Problem requirements. Please restate exactly what appears in the records below from the first line to the line where "1130 643 12.66" is, that line included.

Recorded information.
::::::::::

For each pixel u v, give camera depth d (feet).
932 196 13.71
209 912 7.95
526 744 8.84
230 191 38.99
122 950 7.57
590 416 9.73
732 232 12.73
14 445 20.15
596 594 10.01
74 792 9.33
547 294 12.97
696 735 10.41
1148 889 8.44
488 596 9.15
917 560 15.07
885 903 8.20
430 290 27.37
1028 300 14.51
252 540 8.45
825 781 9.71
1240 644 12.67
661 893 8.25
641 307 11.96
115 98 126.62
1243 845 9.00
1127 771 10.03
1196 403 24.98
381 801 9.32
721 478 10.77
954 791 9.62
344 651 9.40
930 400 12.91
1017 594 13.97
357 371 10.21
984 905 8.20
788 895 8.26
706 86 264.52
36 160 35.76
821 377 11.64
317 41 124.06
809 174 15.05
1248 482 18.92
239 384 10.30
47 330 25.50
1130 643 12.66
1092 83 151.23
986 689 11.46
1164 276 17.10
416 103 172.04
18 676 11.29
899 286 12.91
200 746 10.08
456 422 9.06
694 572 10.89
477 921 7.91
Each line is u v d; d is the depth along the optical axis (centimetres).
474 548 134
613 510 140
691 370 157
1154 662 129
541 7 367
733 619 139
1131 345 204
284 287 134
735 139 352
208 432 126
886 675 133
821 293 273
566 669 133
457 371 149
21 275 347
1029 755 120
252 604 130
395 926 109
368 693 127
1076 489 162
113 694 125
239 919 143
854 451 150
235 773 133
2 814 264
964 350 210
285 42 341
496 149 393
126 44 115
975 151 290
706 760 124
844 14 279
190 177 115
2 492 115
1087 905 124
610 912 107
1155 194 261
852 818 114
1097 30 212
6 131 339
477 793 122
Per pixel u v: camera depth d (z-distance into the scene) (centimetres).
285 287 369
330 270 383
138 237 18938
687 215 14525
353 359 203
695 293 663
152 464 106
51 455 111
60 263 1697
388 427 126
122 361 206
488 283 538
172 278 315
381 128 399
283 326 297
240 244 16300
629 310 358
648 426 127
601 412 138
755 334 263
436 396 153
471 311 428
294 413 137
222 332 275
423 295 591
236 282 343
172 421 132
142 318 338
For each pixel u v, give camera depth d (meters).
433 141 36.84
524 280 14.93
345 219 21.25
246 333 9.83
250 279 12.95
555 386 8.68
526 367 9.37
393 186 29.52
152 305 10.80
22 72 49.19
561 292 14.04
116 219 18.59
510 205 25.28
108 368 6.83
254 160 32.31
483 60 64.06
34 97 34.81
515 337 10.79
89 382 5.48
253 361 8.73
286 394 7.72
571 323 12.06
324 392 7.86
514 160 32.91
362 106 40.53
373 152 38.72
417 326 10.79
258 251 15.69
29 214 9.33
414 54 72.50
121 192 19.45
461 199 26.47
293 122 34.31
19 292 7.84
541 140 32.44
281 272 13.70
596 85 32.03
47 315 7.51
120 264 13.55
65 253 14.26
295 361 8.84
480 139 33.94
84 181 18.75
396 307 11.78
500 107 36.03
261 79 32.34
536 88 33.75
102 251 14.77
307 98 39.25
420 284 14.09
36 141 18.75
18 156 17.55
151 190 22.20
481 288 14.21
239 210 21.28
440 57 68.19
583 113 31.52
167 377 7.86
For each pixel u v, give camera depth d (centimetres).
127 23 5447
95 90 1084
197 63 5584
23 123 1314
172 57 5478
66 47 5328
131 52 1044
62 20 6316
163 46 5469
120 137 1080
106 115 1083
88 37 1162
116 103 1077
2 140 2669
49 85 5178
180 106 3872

::::::::::

Exercise result.
For each pixel u v, give camera depth d (feet).
932 196 13.71
209 912 7.95
526 744 8.84
230 191 38.99
122 950 7.57
590 416 9.73
732 232 12.73
14 445 20.15
596 594 10.01
74 792 9.33
547 294 12.97
696 735 10.41
1148 889 8.44
488 596 9.15
917 560 15.07
885 903 8.20
430 290 27.37
1028 300 14.51
252 540 8.45
825 781 9.71
1240 644 12.67
661 893 8.25
641 307 11.96
115 98 126.62
1243 845 9.00
1127 771 10.03
1196 403 24.98
381 801 9.32
721 478 10.77
954 791 9.62
344 651 9.40
930 400 12.91
1017 594 13.97
357 371 10.21
984 905 8.20
788 895 8.26
706 86 264.52
36 160 35.76
821 377 11.64
317 41 124.06
809 174 15.05
1248 482 18.92
239 384 10.30
47 330 25.50
1130 643 12.66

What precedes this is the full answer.